30. I am therefore not satisfied about any illegality in the compromise arrived at between the parties. 31. Once the compromise arrived at between the parties is found to be lawful, there is no reason not to dispose of the suit in terms thereof. The decision of the Division Bench of this Court in Naresh Kumar v. Ashok Arora my also be taken note of, where approving the earlier dicta of this Court in Double Dot Finance Ltd. v.

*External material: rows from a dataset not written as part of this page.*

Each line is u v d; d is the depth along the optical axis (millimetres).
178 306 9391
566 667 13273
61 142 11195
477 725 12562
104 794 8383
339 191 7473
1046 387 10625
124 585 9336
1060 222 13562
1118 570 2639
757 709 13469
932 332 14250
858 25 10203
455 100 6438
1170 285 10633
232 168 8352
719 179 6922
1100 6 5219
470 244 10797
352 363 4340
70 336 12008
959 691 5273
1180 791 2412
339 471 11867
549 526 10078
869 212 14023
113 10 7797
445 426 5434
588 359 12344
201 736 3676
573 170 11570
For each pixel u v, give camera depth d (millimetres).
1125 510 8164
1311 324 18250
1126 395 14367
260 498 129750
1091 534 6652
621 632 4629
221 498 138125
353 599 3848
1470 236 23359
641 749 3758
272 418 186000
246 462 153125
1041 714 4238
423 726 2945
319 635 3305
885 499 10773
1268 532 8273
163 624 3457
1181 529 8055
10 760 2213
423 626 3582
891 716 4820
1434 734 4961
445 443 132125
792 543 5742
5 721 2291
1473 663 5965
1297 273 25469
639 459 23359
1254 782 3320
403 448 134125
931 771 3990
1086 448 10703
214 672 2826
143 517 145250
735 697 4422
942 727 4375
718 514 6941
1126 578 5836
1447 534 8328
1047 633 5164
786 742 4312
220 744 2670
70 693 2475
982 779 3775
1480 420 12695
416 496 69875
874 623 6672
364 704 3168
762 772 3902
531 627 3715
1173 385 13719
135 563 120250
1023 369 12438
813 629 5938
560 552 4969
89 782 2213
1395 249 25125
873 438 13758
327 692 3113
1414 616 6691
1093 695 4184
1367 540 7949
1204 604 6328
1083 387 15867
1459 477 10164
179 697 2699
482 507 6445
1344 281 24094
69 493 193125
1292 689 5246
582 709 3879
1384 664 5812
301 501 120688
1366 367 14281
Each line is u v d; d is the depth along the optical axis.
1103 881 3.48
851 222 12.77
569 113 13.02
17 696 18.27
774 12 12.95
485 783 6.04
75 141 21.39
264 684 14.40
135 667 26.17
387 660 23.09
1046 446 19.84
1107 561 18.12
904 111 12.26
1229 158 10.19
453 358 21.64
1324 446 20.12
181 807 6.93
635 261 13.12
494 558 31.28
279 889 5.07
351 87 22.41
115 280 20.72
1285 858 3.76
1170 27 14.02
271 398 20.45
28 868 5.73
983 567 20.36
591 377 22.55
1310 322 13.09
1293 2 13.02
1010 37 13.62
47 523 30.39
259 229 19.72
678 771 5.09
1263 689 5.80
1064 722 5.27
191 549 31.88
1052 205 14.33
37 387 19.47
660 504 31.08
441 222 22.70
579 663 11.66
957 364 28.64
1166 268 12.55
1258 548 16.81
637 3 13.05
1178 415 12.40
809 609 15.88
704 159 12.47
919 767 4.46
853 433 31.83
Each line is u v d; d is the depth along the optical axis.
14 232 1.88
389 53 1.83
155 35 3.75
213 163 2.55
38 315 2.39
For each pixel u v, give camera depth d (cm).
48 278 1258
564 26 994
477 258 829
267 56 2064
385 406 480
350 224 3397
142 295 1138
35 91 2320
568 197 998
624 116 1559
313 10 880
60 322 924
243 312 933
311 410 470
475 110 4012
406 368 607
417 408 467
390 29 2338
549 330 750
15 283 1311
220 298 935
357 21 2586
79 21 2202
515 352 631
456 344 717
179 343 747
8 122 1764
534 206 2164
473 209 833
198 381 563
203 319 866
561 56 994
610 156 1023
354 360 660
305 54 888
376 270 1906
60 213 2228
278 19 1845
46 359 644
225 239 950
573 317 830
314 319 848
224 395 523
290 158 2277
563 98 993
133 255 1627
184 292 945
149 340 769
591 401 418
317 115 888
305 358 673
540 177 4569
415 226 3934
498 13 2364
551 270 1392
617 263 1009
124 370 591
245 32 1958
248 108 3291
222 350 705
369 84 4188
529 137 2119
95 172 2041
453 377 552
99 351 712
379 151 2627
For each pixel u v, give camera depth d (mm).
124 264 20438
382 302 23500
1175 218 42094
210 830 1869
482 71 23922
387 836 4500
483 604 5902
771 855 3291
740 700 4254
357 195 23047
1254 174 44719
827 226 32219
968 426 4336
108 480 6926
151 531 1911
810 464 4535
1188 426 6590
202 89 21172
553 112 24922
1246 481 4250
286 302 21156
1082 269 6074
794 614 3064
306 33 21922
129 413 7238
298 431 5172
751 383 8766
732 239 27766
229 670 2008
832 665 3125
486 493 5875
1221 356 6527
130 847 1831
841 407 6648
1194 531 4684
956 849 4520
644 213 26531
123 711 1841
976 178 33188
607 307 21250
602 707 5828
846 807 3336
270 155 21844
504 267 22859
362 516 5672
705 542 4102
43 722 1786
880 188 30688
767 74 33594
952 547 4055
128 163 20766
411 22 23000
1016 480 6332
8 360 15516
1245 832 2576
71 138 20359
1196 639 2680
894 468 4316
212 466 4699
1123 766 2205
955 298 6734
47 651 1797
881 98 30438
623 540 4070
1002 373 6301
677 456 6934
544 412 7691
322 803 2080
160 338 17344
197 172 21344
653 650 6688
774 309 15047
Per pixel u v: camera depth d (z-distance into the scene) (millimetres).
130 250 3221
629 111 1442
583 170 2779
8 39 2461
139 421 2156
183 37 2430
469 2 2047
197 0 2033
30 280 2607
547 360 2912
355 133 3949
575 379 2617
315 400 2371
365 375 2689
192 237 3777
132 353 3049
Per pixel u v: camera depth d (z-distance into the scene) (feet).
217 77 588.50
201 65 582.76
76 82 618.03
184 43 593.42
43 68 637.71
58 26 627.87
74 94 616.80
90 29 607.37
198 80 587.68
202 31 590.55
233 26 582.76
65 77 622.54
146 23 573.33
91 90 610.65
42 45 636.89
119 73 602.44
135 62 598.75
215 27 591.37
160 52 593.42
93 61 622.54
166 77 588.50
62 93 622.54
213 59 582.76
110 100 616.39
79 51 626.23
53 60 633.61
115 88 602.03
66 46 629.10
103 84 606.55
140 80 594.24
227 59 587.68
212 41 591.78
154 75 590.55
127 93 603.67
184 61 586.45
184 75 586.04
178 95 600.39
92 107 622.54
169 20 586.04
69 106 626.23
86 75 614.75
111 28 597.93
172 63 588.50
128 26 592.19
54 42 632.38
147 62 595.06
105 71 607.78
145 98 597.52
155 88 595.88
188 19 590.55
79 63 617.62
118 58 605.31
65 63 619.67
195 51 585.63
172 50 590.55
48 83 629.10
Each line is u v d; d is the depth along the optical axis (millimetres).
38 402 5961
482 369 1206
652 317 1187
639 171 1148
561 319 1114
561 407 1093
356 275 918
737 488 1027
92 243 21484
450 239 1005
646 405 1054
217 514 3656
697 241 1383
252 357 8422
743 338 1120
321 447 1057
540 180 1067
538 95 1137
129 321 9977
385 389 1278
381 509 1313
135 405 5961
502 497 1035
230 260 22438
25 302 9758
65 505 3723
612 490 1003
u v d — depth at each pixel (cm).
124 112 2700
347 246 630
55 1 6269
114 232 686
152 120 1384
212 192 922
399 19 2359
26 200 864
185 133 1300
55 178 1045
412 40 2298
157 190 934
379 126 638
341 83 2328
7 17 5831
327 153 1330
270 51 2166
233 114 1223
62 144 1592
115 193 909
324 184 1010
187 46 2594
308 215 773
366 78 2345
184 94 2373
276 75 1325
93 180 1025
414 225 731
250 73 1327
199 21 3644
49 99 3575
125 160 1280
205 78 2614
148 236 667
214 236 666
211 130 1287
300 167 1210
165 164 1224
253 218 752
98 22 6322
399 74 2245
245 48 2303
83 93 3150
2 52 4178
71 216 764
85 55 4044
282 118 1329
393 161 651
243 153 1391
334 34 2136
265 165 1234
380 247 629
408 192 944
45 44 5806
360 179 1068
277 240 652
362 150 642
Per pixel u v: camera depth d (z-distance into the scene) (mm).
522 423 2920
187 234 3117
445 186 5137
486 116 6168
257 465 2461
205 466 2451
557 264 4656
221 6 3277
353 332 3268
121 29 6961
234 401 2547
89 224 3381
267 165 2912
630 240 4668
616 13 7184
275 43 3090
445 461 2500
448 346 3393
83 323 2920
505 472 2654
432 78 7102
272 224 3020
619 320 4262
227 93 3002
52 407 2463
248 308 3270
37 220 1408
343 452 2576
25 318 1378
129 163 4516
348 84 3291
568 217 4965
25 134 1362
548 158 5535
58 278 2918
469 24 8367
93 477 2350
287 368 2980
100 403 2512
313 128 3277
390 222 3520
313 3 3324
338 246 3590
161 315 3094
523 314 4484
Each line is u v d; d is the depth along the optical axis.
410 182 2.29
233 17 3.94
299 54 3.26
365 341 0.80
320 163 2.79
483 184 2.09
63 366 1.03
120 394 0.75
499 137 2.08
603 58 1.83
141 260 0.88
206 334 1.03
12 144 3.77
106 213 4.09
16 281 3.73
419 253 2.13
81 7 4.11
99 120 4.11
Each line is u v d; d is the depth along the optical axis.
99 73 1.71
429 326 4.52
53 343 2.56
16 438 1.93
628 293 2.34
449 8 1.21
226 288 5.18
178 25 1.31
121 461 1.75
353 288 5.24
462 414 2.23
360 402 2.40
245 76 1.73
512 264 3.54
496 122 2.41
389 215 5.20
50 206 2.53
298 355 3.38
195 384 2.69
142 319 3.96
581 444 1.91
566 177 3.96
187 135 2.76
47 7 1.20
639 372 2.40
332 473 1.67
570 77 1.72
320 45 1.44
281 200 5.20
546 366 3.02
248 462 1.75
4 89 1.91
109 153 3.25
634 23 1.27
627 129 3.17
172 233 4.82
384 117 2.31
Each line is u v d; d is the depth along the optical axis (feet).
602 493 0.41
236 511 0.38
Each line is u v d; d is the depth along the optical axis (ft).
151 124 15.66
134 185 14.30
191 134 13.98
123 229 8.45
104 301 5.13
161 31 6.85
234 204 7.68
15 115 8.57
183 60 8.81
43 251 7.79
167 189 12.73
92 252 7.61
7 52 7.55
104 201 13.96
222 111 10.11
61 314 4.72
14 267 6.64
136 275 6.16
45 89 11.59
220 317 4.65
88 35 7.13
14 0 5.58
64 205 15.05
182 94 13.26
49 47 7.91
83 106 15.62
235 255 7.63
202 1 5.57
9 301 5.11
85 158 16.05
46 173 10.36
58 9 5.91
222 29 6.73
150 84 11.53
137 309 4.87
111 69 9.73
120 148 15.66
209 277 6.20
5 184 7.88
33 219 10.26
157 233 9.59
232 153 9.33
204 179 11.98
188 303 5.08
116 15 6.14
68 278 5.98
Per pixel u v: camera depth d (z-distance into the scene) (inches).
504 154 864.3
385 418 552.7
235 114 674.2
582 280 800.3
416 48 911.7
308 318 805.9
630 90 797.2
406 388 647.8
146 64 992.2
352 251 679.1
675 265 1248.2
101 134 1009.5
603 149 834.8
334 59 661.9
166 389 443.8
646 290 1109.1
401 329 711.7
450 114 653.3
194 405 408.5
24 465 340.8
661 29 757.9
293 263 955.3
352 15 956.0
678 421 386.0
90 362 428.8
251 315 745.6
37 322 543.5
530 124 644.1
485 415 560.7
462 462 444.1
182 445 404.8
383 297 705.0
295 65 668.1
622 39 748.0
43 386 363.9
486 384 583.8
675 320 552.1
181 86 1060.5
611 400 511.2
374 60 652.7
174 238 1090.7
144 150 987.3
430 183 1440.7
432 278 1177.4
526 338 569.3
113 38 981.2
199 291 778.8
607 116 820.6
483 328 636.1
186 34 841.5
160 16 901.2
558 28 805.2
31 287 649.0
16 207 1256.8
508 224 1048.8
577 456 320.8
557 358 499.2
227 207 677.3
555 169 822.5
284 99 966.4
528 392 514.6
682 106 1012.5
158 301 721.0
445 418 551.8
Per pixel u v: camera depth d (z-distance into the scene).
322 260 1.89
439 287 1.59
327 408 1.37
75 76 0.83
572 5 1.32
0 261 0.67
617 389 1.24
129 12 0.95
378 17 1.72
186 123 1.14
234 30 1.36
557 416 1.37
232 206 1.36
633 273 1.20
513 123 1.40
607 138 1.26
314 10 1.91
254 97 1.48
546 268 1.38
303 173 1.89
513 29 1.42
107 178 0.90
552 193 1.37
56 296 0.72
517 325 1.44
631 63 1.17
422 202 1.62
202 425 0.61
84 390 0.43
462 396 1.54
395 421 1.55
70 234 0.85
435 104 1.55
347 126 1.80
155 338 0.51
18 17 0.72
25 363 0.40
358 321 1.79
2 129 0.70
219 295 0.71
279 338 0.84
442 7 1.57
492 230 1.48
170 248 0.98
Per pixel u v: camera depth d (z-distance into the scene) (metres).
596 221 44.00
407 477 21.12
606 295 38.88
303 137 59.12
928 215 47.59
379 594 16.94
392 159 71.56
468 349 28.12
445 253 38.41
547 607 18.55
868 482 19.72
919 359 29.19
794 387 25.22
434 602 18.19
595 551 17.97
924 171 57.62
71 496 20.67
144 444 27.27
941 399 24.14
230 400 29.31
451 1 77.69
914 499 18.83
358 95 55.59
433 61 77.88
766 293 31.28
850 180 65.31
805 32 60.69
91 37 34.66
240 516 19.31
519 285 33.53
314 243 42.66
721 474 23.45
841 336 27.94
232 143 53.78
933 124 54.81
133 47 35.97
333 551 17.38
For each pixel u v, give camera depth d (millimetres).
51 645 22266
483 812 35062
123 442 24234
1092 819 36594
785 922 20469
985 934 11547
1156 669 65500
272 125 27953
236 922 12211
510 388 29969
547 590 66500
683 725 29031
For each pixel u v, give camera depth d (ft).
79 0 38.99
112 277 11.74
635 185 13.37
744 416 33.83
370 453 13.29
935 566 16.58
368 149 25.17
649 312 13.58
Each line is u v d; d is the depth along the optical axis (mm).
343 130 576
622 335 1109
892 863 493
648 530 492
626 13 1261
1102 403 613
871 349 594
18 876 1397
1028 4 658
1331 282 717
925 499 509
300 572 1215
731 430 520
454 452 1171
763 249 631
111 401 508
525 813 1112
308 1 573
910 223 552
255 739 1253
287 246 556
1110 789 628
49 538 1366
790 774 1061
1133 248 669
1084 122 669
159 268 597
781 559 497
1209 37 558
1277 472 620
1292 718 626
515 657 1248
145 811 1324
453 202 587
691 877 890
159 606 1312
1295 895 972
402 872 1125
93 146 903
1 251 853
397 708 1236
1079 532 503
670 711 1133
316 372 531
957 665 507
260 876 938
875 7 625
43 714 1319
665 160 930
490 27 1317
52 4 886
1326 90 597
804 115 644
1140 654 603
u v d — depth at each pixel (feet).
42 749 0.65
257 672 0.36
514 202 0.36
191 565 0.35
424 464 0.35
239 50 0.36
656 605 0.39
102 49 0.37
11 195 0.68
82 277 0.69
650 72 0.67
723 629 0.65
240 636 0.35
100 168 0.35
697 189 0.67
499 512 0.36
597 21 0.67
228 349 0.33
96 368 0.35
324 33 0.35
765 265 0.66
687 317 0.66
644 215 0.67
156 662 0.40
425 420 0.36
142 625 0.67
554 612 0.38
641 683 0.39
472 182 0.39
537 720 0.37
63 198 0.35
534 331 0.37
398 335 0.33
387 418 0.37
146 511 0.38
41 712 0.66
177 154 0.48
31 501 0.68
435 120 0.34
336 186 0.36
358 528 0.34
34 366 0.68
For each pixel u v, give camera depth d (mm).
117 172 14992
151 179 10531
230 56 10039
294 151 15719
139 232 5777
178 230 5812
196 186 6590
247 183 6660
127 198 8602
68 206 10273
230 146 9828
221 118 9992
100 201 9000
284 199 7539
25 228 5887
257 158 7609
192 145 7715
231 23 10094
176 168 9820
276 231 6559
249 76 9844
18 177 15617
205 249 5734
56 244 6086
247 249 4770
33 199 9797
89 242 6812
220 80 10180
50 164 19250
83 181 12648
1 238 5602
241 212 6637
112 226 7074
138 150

Goyal MG Gases Ltd., 117 (2005) DLT 330, the Court held that if such pleas are sustained, the sanctity and purpose of amicable settlements between parties would stand totally eroded and such tendency need to be checked. 32. Accordingly, I.A. No. 7178/2013 filed by the objecting plaintiffs for restraining withdrawal of the suit is dismissed and the compromise as contained in the Deed of Family Settlement dated 16th April, 2013 is allowed. 33. The counsel earlier appearing for all the plaintiffs and the counsels for the defendants seek decree in terms of the Deed of Family Settlement. 34. The suit is accordingly decreed in terms of the Deed of Family Settlement dated 16th April, 2013 which shall form part of the decree sheet, leaving the parties to bear their own costs. Decree sheet be drawn up. Order accordingly.